His mood was buckling.
— Same. Didn’t know.
His legs were growing tired.
— It’s far away on the other side.
Between coat-pocket and sleeve one wrist was cold, the other was throbbing.
— And it’s far away on the other side.
The tubers of pain under the skin of his shoulders were groping into consciousness now.
— And it’s just the same.
Slowly, he began retracing his steps.
— Can go back.
Despite growing weariness, he quickened his pace.
They were all gone now, Luter was gone; they had finished that game. He and his mother. Could go back now. And the policeman was gone, couldn’t find him. Could go back. And his mother would be there, yes, waiting for him. Didn’t hate her now. Where were you? she would ask. No place. You frightened me; I couldn’t find you. Wouldn’t say. Why don’t you tell me where you were? Because. Why? Because — But must get back before his father came. Better hurry.
Houses were gathering together again.
And I looked out of the window, and I called, David, David, and I couldn’t find you. Wouldn’t tell her. Maybe she even went down stairs into the street. But if the policeman told her. She wouldn’t tell his father. No. When he got into his street, he’d call her. She’d look out of the window. What? Wait in the hall, I’m coming upstairs. She’d wait and he’d run past the cellar. Hate it!

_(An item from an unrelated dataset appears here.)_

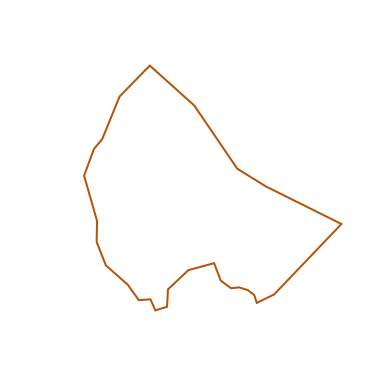 SVG path tracing the border of Daejeon, rotated 149°
{"feature_id": "KOR-2503", "entity_name": "Daejeon", "entity_type": "Metropolitan City", "adm_level": 1, "iso_a3": "KOR", "parent_name": "South Korea", "parent_adm1": "", "projection": "natural_earth1", "projection_center": [127.381, 36.357], "detail": "fine", "context": "isolated", "style": "outline", "palette": "amber", "viewbox_px": 384, "rotation_deg": 149, "n_neighbors": 0, "source": "natural_earth", "source_scale": "10m", "svg_char_len": 505}
<svg xmlns="http://www.w3.org/2000/svg" viewBox="0 0 384 384"><g transform="rotate(149 192 192)"><path d="M163.1,322.1L145.5,264.9L141.2,188.6L125.8,158.7L80.4,87.6L119.2,77.0L174.3,61.9L193.6,63.6L191.7,71.6L194.7,79.2L200.7,85.9L208.1,89.4L213.0,101.2L209.7,119.6L235.3,126.9L262.7,120.9L272.5,106.5L284.4,109.4L282.9,121.4L293.3,126.7L294.8,145.5L303.6,173.5L299.5,198.2L288.3,216.1L276.1,261.5L253.9,279.4L241.7,283.6L204.8,311.2L163.1,322.1Z" fill="none" stroke="#b45309" stroke-width="2"/></g></svg>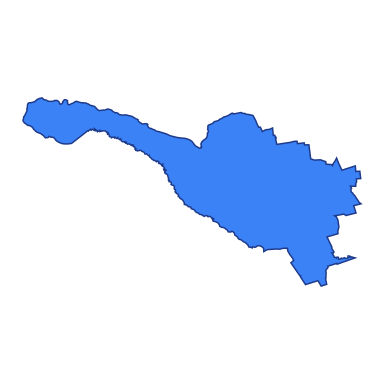 the district of Paunesti, Vrancea, Romania
{"feature_id": "2599482B39426936483061", "entity_name": "Paunesti", "entity_type": "district", "adm_level": 2, "iso_a3": "ROU", "parent_name": "Romania", "parent_adm1": "Vrancea", "projection": "robinson", "projection_center": [27.063, 46.027], "detail": "fine", "context": "isolated", "style": "filled", "palette": "blue", "viewbox_px": 384, "rotation_deg": 0, "n_neighbors": 0, "source": "geoboundaries", "source_scale": "gbopen_adm2", "svg_char_len": 6027}
<svg xmlns="http://www.w3.org/2000/svg" viewBox="0 0 384 384"><path d="M359.8,171.2L355.8,171.5L355.3,165.9L341.9,170.2L338.5,163.0L336.6,158.1L335.1,161.0L333.1,163.8L332.5,165.6L331.7,164.6L326.0,164.2L325.8,161.7L320.5,159.8L314.4,160.1L310.7,158.8L308.9,144.8L304.5,144.9L304.2,142.9L297.4,143.6L297.1,141.3L294.9,141.3L292.5,141.7L291.4,142.2L276.8,144.4L275.5,138.4L276.1,138.2L276.0,137.2L275.4,137.1L274.7,135.2L273.4,135.4L273.2,134.8L272.6,128.0L269.3,129.4L266.7,129.6L264.4,130.3L264.0,130.8L262.7,131.0L262.3,131.5L260.3,127.1L258.7,127.3L256.9,123.7L255.7,120.5L253.0,115.5L249.3,114.6L246.0,114.2L245.1,113.5L242.6,113.3L241.1,112.5L233.4,114.0L233.0,113.3L232.0,113.2L227.5,115.9L223.3,117.2L221.8,118.5L219.7,119.2L219.2,119.9L217.7,120.8L214.2,121.7L213.3,122.8L212.1,123.7L208.5,125.1L207.9,125.9L207.9,128.3L207.6,129.4L208.3,130.6L208.3,132.0L207.4,133.3L207.3,135.8L206.8,137.4L205.3,139.1L203.7,140.1L201.9,141.8L200.9,144.0L201.4,146.1L201.0,146.9L201.6,147.3L201.5,147.5L199.8,148.3L195.4,145.9L191.9,141.4L189.8,139.9L185.8,138.5L177.7,137.6L171.6,136.1L170.1,135.7L166.4,133.9L158.3,131.5L156.6,131.3L154.4,129.8L152.6,129.3L151.4,128.5L149.9,128.4L148.4,127.2L147.3,125.1L147.8,124.4L147.4,124.0L145.0,123.6L142.5,124.1L139.2,122.0L138.2,121.0L138.0,119.6L136.0,118.8L132.0,116.4L126.0,114.9L122.5,115.1L119.3,114.6L117.9,113.2L116.5,112.7L115.1,112.7L112.5,111.3L111.8,110.2L108.6,109.1L107.3,109.1L104.7,110.1L103.4,110.0L99.5,110.6L97.7,109.8L94.5,106.4L89.8,105.1L88.3,104.0L87.1,103.7L86.3,103.1L80.6,102.6L76.4,101.3L74.7,101.9L72.9,103.3L71.5,103.6L70.0,104.5L68.7,104.7L68.1,104.5L67.7,104.0L67.7,102.5L67.3,102.2L67.5,100.6L65.9,99.8L64.4,99.7L62.6,101.9L62.8,102.7L61.7,103.9L60.0,104.2L59.3,102.4L58.6,101.5L56.9,100.4L54.4,100.5L54.2,100.9L52.5,101.3L50.0,101.4L47.6,101.0L46.6,100.2L43.9,99.6L42.1,97.9L39.2,98.5L38.7,99.0L37.2,99.4L35.2,101.3L33.8,102.0L31.0,102.7L29.0,102.8L28.0,103.5L27.5,104.7L27.4,106.8L26.9,108.8L26.8,109.6L27.1,110.6L24.7,115.6L23.6,117.0L23.7,118.2L23.0,120.0L23.1,121.1L24.5,123.0L26.5,124.3L27.5,125.3L30.0,125.7L32.4,127.3L33.8,129.4L36.6,132.0L41.2,133.8L41.7,134.4L43.3,135.4L45.3,137.8L48.2,137.5L48.9,136.4L49.4,136.3L51.0,137.3L52.2,137.1L53.7,137.5L56.4,140.8L58.8,142.3L61.7,143.5L64.3,143.9L68.1,143.9L71.6,143.4L87.7,130.8L88.3,131.1L88.8,130.4L90.0,129.9L90.5,129.3L91.2,130.2L91.9,129.8L92.0,129.3L94.1,129.6L94.0,130.4L94.4,130.5L95.1,130.1L94.8,129.0L95.9,129.9L96.0,130.9L97.2,130.6L97.5,131.6L98.0,131.1L99.1,131.2L99.5,130.4L99.8,130.7L100.0,131.5L101.0,130.7L101.8,131.3L102.2,131.0L103.7,130.8L105.4,131.0L106.8,132.4L107.5,132.1L108.0,132.4L108.1,133.4L107.6,133.3L107.4,134.0L108.0,134.5L108.6,134.0L109.5,135.2L109.3,136.3L109.5,136.6L111.3,137.2L111.6,137.8L112.4,137.3L114.8,137.1L115.4,137.5L115.1,138.0L116.0,137.9L116.7,138.4L117.7,137.6L117.7,138.5L119.5,139.2L120.3,138.9L120.0,139.7L121.4,140.1L121.4,140.9L122.5,141.7L124.4,141.8L124.5,142.2L125.1,142.5L125.1,141.7L125.4,141.6L126.4,142.4L125.9,143.2L126.9,143.4L127.5,144.2L129.4,143.8L129.5,144.2L130.2,144.4L130.5,144.9L131.1,144.9L131.5,145.4L132.6,144.8L133.1,144.8L133.3,145.2L132.7,145.8L134.2,147.1L134.6,147.0L135.0,148.3L135.8,148.7L135.2,149.3L135.6,149.5L135.8,150.4L136.5,150.6L137.3,150.4L137.7,150.9L139.9,150.3L141.2,150.5L141.7,151.3L144.1,152.2L145.1,154.1L146.5,153.8L148.1,155.3L149.2,155.3L149.2,156.2L150.0,157.3L151.1,158.1L152.1,159.3L153.1,159.7L153.6,160.4L155.2,160.6L155.8,161.0L156.4,161.8L156.9,161.7L157.1,161.0L157.8,161.1L159.0,162.0L158.6,163.1L159.0,163.6L160.5,163.6L161.4,165.0L162.5,164.2L163.1,164.3L162.2,165.5L162.4,166.3L163.5,166.6L164.4,167.9L164.3,168.3L164.7,168.9L163.6,169.1L163.9,170.0L165.4,169.8L166.1,170.2L165.5,170.7L164.5,170.8L164.8,171.7L164.7,172.8L165.7,173.1L165.8,173.8L167.1,174.4L167.7,175.3L168.7,179.4L168.4,180.0L169.5,180.6L169.5,181.0L169.0,181.3L169.2,181.7L169.6,181.6L171.0,182.1L171.3,182.6L171.4,183.2L171.0,184.4L172.2,185.2L173.3,185.3L174.4,186.3L174.2,188.6L174.5,189.3L175.4,189.6L175.4,191.0L175.1,191.4L175.3,192.2L176.2,192.4L176.3,193.4L178.0,194.1L178.4,195.5L178.2,196.3L179.4,197.1L179.6,197.8L180.5,198.7L182.0,199.4L183.4,201.1L184.5,203.4L184.2,204.2L184.4,204.5L184.9,204.4L187.0,205.3L188.3,206.6L189.1,206.9L190.4,206.8L191.0,207.6L191.1,208.6L194.0,209.7L194.6,210.2L195.5,211.7L197.2,212.8L198.4,213.0L199.6,214.3L202.1,214.8L202.4,215.3L204.3,216.4L205.7,215.6L207.1,215.7L208.1,216.8L209.5,216.2L210.8,216.9L211.6,218.1L213.1,218.3L213.7,218.9L213.4,219.3L212.5,219.4L213.1,221.1L216.1,221.9L218.1,223.0L219.3,224.8L219.8,226.4L221.9,227.4L223.6,227.5L225.6,228.8L227.6,230.4L228.1,231.8L230.7,232.1L231.7,231.3L232.9,231.6L234.4,233.3L234.9,235.2L236.1,235.9L237.9,237.5L238.0,238.2L238.9,239.2L241.1,239.8L243.6,241.8L245.6,242.8L247.8,244.9L249.0,247.1L250.4,247.2L252.3,247.9L252.6,246.7L254.9,247.3L255.9,247.0L257.3,245.9L258.2,245.7L260.1,245.9L262.3,247.0L263.6,248.2L263.8,251.6L266.8,249.8L268.5,249.5L276.9,249.0L279.9,249.2L282.8,248.3L287.5,248.3L287.7,250.8L289.7,254.4L292.5,258.1L293.7,260.4L290.9,262.8L299.6,275.4L300.0,275.8L300.7,275.8L300.5,276.9L305.5,284.6L317.9,280.7L321.2,286.1L326.7,284.3L325.5,278.4L325.9,278.2L326.1,272.0L325.7,270.3L328.0,267.5L327.8,266.2L336.8,263.4L337.1,264.2L355.0,257.9L351.6,256.9L350.7,257.0L350.1,256.2L349.4,256.1L350.0,256.6L349.7,257.0L348.7,257.4L348.0,257.0L348.1,257.6L348.0,257.8L346.8,258.3L345.6,258.4L344.4,257.7L342.7,258.6L341.2,258.1L340.5,259.0L339.2,259.4L338.6,259.2L338.7,258.5L338.2,257.2L336.6,257.3L336.5,257.9L335.7,257.4L334.3,257.3L333.7,255.7L332.8,254.5L332.5,253.3L332.1,252.9L333.4,253.0L334.0,251.9L331.5,248.0L331.9,247.1L327.0,236.9L338.0,233.7L337.8,231.2L338.9,226.8L337.9,220.0L336.4,216.9L334.7,215.8L344.0,214.1L345.9,215.5L356.0,213.0L353.7,205.7L361.0,203.8L359.2,202.4L354.7,195.6L353.3,194.2L352.5,192.9L351.3,192.0L350.8,189.6L351.6,188.4L350.4,186.1L355.7,186.3L355.9,182.9L356.6,182.0L356.4,178.8L360.7,178.6L359.8,171.2Z" fill="#3b82f6" stroke="#1e3a8a" stroke-width="1.5"/></svg>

Wish there were houses without cellars.
The sky was narrowing; houses had closed their ranks. Overhead, a small flock of sparrows, beading the wires between two telegraph poles, tweaked the single dry string of their voices. On the railing of a porch, a grey cat stopped licking a paw and studied them gravely, then eyed David as he passed.
Milk-supper, maybe, when he came upstairs. Sour cream, yum! Break pieces of bread into it. Sour cream with farmer-cheese. Mmm! Sour cream with eggs. Sour cream with what else? Borscht … Strawberries.… Radishes … Bananas … Borscht, strawberries, radishes, bananas. Borscht, strawberries, apples and strudel. No. They didn’t eat with sour cream. Sour. Cream. Sour. Cream. Like it, like it, like it. I — like — it. I like cake but I don’t like herring. I like cake, but I don’t like what? I like cake, but I don’t like, like, like, herring. I don’t don’t — How far was it still?